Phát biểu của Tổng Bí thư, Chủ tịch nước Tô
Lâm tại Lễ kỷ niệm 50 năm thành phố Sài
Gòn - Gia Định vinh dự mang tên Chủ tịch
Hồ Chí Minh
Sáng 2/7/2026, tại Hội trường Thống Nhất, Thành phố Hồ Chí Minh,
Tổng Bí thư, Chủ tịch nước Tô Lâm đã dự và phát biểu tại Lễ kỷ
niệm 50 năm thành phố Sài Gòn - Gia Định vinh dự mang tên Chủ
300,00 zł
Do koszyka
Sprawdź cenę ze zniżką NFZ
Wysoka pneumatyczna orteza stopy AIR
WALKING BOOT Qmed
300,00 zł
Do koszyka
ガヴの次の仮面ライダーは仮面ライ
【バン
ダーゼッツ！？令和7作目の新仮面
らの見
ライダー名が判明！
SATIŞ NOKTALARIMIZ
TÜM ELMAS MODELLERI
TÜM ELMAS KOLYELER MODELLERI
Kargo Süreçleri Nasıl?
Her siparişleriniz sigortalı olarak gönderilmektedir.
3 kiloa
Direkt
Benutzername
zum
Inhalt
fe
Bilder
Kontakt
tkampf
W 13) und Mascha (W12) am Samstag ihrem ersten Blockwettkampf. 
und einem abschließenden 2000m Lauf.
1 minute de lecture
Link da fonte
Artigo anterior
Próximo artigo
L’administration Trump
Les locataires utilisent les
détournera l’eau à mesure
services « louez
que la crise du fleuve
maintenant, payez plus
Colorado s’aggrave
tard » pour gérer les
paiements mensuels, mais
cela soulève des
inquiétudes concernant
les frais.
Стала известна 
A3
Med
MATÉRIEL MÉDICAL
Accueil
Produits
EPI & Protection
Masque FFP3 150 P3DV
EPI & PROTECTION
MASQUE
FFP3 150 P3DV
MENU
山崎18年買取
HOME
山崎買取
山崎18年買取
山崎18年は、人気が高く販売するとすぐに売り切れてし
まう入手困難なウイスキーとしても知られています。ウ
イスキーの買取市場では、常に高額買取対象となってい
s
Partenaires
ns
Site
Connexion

▬▬▬▬▬▬

* Instructions to follow
Write the records out again so that each one matches the original exactly.

* Result of this task
Phát biểu của Tổng Bí thư, Chủ tịch nước Tô
Lâm tại Lễ kỷ niệm 50 năm thành phố Sài
Gòn - Gia Định vinh dự mang tên Chủ tịch
Hồ Chí Minh
Sáng 2/7/2026, tại Hội trường Thống Nhất, Thành phố Hồ Chí Minh,
Tổng Bí thư, Chủ tịch nước Tô Lâm đã dự và phát biểu tại Lễ kỷ
niệm 50 năm thành phố Sài Gòn - Gia Định vinh dự mang tên Chủ
300,00 zł
Do koszyka
Sprawdź cenę ze zniżką NFZ
Wysoka pneumatyczna orteza stopy AIR
WALKING BOOT Qmed
300,00 zł
Do koszyka
ガヴの次の仮面ライダーは仮面ライ
【バン
ダーゼッツ！？令和7作目の新仮面
らの見
ライダー名が判明！
SATIŞ NOKTALARIMIZ
TÜM ELMAS MODELLERI
TÜM ELMAS KOLYELER MODELLERI
Kargo Süreçleri Nasıl?
Her siparişleriniz sigortalı olarak gönderilmektedir.
3 kiloa
Direkt
Benutzername
zum
Inhalt
fe
Bilder
Kontakt
tkampf
W 13) und Mascha (W12) am Samstag ihrem ersten Blockwettkampf. 
und einem abschließenden 2000m Lauf.
1 minute de lecture
Link da fonte
Artigo anterior
Próximo artigo
L’administration Trump
Les locataires utilisent les
détournera l’eau à mesure
services « louez
que la crise du fleuve
maintenant, payez plus
Colorado s’aggrave
tard » pour gérer les
paiements mensuels, mais
cela soulève des
inquiétudes concernant
les frais.
Стала известна 
A3
Med
MATÉRIEL MÉDICAL
Accueil
Produits
EPI & Protection
Masque FFP3 150 P3DV
EPI & PROTECTION
MASQUE
FFP3 150 P3DV
MENU
山崎18年買取
HOME
山崎買取
山崎18年買取
山崎18年は、人気が高く販売するとすぐに売り切れてし
まう入手困難なウイスキーとしても知られています。ウ
イスキーの買取市場では、常に高額買取対象となってい
s
Partenaires
ns
Site
Connexion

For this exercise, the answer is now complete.